• Directions for this task: Scan the records and identify every line in which the string "consentimiento" occurs, then return those lines.

• Saved entries:
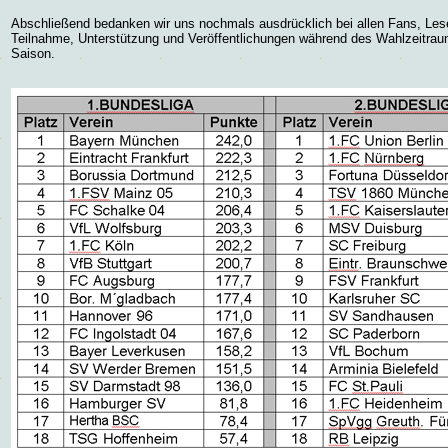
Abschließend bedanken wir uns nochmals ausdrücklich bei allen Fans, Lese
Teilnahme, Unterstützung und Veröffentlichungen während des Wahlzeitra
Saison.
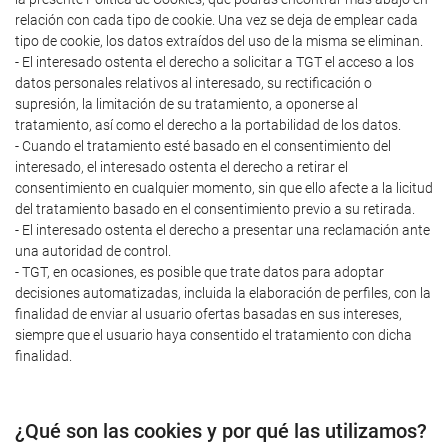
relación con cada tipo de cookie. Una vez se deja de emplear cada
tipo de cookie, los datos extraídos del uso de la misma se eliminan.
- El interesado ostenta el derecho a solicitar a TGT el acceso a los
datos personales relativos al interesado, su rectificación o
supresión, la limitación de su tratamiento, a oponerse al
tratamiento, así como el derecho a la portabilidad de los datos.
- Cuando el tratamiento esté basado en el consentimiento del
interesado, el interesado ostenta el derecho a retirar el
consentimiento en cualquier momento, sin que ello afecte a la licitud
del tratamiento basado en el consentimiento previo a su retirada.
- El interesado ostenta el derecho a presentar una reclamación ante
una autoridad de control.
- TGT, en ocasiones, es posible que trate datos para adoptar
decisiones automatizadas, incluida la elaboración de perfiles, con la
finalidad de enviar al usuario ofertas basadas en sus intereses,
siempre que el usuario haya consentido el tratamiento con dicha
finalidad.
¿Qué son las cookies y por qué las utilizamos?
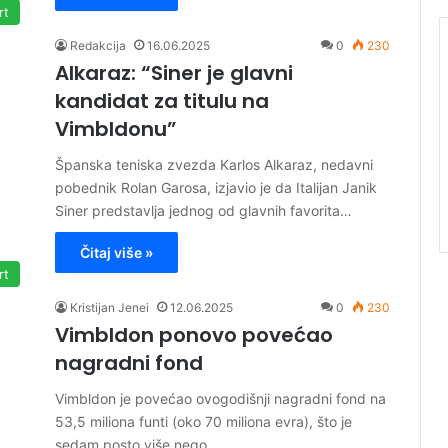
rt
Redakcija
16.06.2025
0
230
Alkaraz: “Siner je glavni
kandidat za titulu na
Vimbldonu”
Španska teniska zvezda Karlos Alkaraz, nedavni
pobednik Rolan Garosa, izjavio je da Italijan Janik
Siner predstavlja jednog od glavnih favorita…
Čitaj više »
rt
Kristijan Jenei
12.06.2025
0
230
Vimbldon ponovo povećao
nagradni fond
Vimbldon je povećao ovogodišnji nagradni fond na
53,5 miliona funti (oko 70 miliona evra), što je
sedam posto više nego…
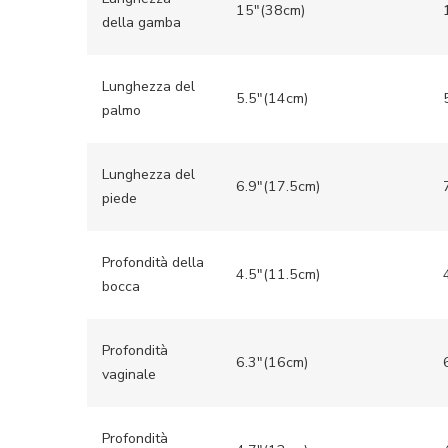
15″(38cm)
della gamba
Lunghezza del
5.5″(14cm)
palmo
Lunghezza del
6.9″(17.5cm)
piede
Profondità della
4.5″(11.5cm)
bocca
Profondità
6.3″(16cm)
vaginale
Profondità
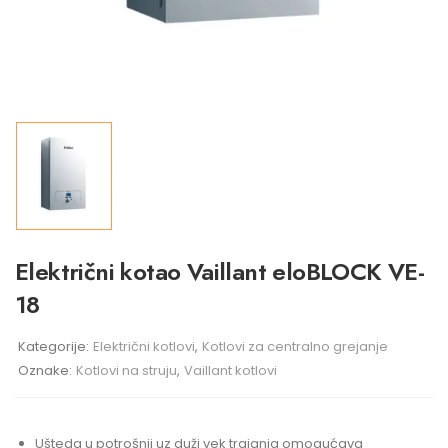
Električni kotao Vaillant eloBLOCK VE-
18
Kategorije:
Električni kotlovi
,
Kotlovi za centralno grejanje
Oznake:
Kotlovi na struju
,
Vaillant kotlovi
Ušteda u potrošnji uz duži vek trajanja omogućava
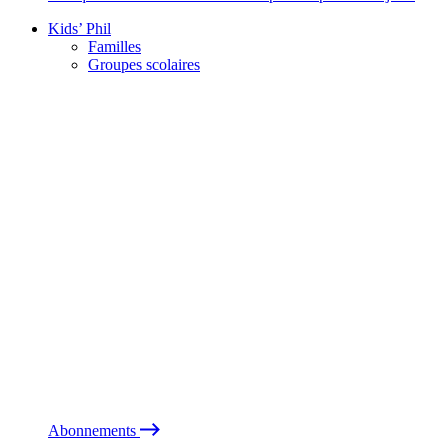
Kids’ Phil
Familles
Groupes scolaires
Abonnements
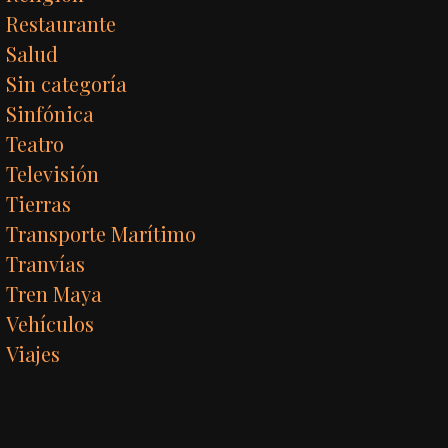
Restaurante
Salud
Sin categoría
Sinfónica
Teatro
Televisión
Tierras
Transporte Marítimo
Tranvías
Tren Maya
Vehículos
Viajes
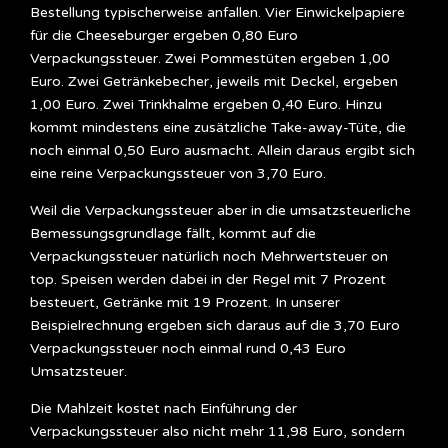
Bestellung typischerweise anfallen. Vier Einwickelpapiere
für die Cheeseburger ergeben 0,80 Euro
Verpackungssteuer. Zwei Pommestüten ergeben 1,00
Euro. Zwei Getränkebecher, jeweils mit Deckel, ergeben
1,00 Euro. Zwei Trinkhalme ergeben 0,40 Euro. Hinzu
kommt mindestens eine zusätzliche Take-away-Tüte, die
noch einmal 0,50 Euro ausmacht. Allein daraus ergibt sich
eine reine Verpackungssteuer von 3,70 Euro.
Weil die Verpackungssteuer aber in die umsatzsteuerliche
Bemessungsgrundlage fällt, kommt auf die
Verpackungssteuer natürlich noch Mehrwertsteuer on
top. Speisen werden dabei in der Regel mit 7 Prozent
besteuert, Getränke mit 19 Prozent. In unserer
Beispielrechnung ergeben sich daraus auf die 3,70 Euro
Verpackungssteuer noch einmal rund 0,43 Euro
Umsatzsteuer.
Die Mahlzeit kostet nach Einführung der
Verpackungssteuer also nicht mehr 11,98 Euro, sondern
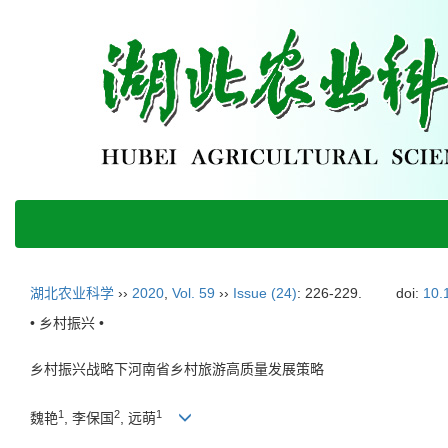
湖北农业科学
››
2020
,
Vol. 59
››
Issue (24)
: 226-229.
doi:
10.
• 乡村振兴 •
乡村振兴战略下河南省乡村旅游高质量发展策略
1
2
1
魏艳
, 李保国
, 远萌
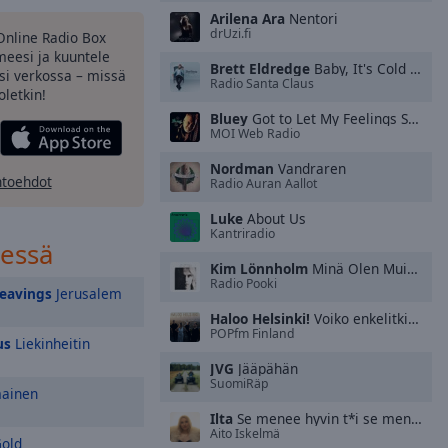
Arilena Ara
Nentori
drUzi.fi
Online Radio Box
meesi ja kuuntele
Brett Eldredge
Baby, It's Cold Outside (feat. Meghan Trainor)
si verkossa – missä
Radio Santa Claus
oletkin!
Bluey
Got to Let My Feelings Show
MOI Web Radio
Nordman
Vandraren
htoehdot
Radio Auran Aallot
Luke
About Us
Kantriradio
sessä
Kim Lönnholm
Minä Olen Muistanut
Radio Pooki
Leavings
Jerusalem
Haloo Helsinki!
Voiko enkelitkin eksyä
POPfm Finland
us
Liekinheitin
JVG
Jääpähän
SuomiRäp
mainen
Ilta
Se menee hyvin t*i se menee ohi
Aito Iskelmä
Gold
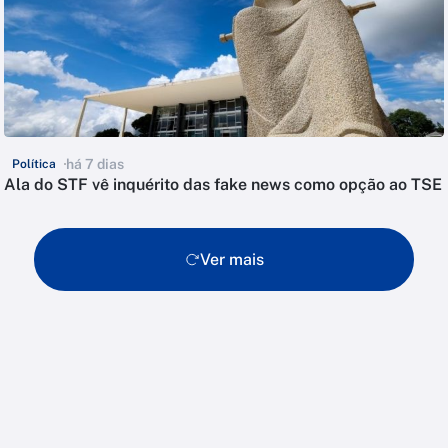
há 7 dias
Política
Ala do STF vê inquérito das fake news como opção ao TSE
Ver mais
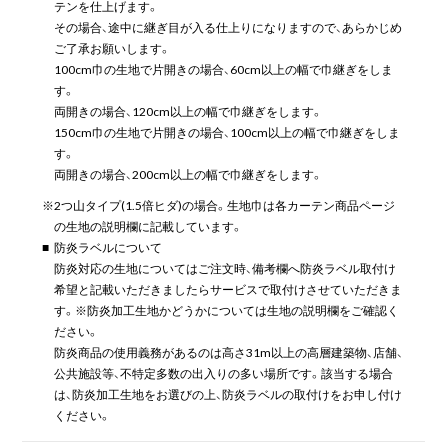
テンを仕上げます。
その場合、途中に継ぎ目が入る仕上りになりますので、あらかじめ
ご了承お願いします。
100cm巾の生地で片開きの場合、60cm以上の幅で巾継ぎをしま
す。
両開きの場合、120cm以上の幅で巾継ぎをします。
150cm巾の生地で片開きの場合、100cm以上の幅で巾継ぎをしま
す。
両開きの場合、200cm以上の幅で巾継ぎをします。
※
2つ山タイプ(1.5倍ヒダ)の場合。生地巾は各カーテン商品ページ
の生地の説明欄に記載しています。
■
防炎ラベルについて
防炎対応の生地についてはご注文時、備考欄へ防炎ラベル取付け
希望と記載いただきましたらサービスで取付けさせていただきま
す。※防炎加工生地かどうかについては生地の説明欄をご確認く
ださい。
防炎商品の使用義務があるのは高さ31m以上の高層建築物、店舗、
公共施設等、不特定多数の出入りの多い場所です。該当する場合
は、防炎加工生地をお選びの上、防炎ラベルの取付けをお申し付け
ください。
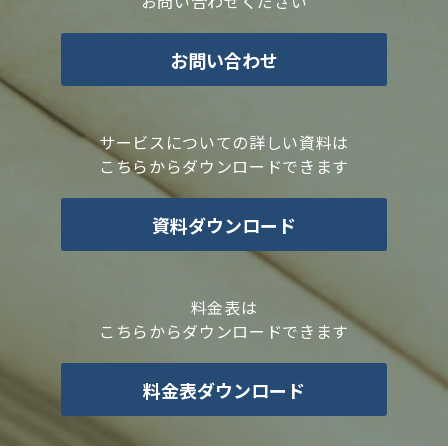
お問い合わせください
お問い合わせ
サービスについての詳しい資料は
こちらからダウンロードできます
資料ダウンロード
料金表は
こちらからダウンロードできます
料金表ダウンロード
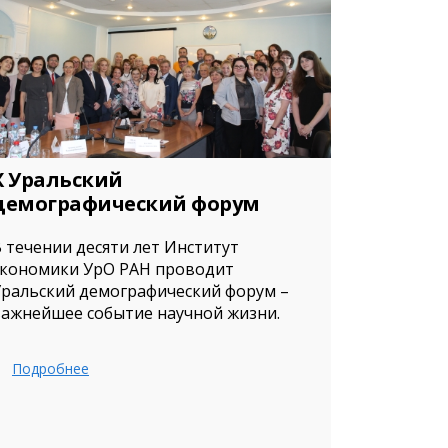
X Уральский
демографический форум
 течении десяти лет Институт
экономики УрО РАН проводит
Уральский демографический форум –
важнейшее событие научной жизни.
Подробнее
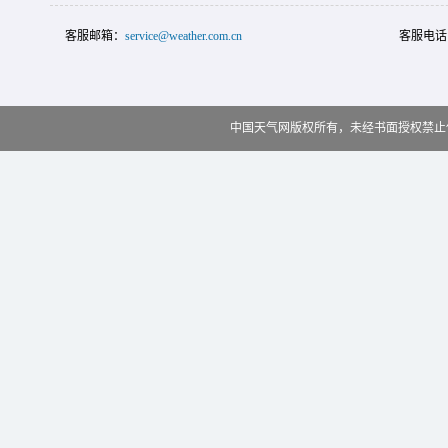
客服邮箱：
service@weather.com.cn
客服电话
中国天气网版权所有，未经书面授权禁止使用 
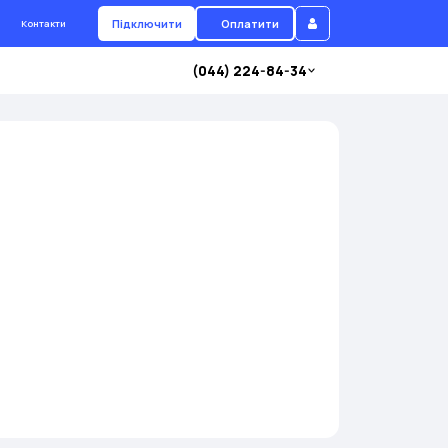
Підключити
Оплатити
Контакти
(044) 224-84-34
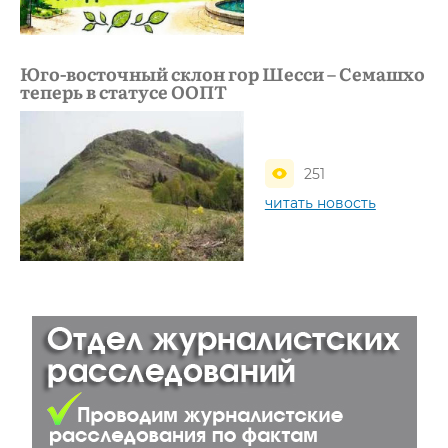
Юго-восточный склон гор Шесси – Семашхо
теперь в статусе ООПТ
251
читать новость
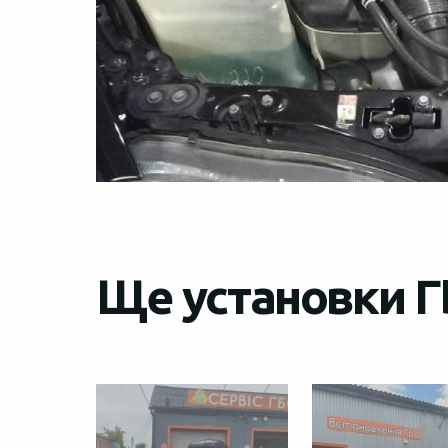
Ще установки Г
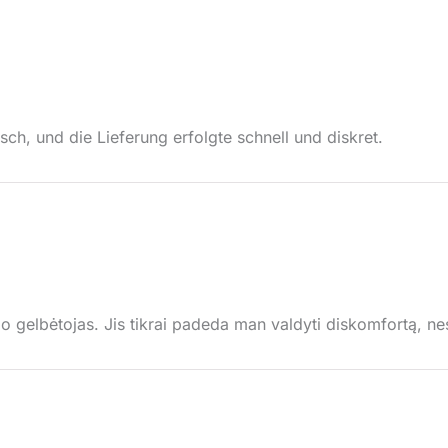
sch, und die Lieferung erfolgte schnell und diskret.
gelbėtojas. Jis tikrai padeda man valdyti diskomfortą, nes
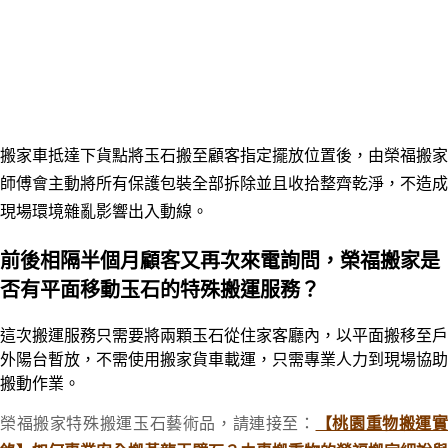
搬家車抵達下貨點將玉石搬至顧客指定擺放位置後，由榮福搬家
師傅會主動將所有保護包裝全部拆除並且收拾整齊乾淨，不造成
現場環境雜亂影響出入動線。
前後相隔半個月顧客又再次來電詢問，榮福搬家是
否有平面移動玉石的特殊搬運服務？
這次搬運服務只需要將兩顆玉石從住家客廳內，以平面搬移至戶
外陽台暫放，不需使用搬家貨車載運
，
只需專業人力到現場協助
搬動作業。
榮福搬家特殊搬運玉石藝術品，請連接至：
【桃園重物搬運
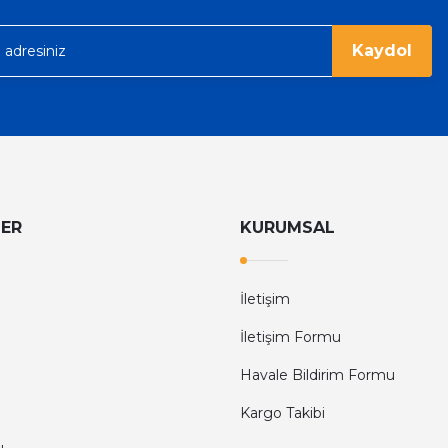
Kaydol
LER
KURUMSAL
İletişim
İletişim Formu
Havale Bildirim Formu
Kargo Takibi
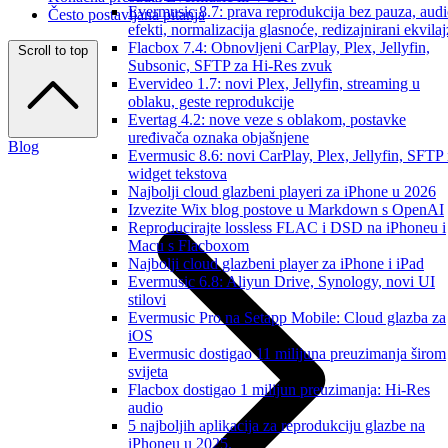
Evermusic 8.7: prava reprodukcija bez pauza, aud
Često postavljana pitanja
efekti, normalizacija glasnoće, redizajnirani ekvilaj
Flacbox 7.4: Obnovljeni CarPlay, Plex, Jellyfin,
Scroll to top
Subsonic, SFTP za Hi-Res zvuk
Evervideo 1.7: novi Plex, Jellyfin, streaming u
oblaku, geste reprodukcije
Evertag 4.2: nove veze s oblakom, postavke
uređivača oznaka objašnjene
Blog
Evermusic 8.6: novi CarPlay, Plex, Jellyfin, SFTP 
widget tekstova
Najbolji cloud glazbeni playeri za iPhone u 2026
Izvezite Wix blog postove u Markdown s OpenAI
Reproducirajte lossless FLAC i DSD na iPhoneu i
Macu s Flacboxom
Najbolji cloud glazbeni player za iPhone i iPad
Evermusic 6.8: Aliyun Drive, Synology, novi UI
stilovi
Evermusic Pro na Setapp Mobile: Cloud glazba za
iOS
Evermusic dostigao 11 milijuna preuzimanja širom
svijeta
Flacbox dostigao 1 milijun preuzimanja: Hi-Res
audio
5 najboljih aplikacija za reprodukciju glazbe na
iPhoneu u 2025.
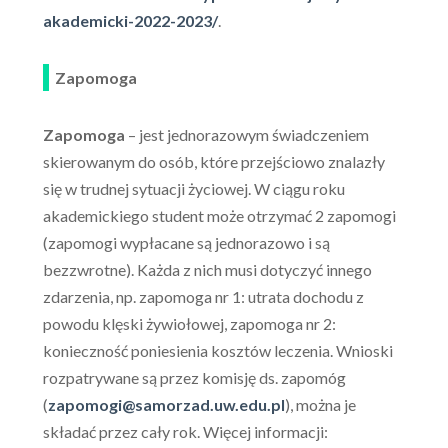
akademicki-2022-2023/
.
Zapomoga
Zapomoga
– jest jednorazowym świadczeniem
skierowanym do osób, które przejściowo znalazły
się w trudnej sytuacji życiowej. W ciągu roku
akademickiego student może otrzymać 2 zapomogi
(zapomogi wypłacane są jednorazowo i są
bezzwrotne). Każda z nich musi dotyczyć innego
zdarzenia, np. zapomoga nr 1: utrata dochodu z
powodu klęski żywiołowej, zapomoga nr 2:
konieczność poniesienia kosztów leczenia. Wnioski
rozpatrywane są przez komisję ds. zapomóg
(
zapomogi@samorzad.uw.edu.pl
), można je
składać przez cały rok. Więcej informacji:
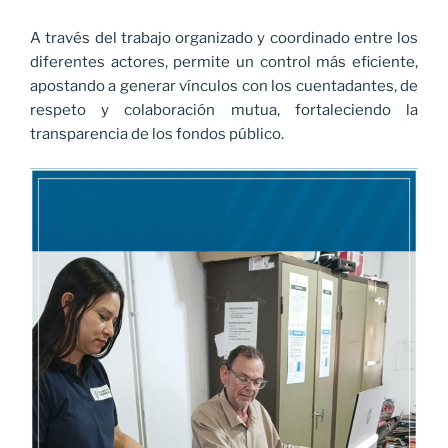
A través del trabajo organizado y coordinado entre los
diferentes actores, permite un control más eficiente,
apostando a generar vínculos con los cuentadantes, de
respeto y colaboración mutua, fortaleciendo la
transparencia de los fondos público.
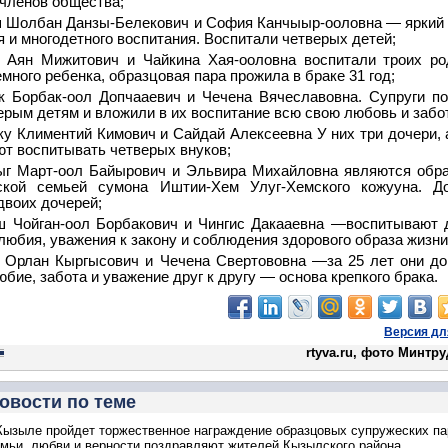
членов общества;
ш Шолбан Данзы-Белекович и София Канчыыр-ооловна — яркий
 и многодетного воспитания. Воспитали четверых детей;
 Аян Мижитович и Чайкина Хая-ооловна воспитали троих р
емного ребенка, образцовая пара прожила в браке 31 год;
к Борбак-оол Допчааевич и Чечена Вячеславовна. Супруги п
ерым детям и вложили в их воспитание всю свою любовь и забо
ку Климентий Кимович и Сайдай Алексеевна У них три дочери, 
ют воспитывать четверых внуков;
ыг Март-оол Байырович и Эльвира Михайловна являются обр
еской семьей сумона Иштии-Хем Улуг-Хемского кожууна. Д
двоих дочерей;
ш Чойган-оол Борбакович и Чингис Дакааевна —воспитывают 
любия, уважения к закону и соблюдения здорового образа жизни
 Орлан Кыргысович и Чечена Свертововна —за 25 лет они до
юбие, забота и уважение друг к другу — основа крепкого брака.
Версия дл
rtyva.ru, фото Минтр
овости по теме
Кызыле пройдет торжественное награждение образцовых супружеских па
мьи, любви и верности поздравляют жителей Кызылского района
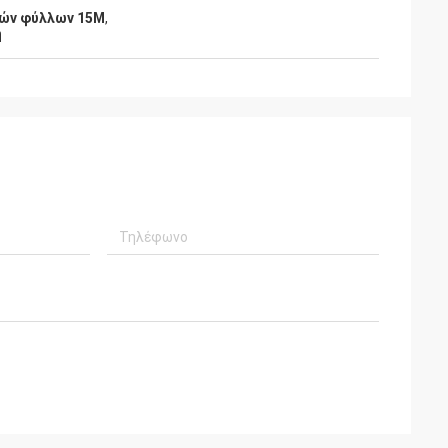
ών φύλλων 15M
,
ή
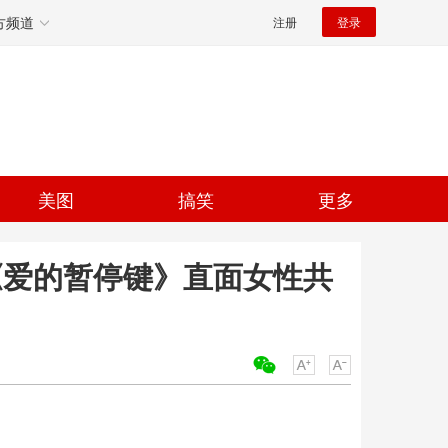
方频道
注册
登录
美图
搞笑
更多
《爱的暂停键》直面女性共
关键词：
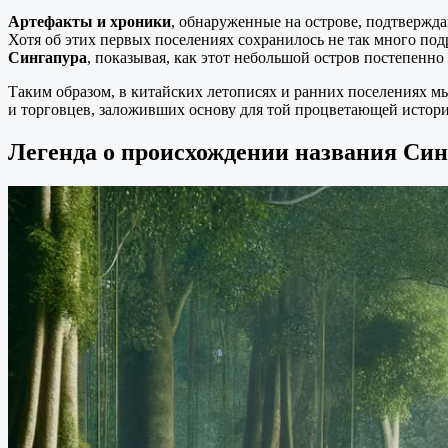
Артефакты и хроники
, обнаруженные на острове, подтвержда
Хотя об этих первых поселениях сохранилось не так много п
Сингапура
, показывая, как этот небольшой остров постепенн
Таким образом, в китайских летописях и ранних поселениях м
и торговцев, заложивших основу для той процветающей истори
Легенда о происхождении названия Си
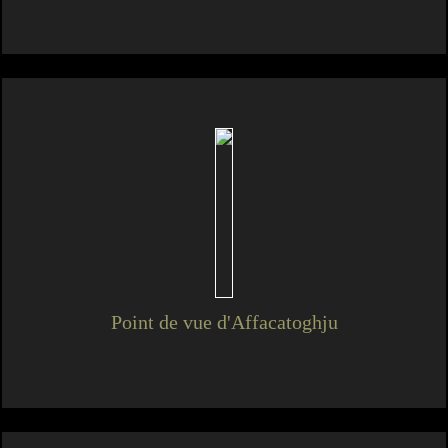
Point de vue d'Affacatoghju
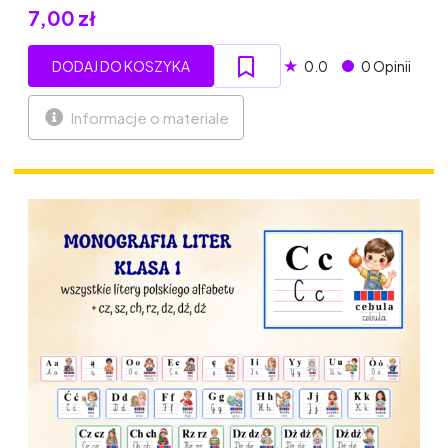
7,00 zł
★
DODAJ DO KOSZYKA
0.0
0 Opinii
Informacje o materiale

• Solved exercise:
- Cuando el tratamiento esté basado en el consentimiento del
consentimiento en cualquier momento, sin que ello afecte a la licitud
del tratamiento basado en el consentimiento previo a su retirada.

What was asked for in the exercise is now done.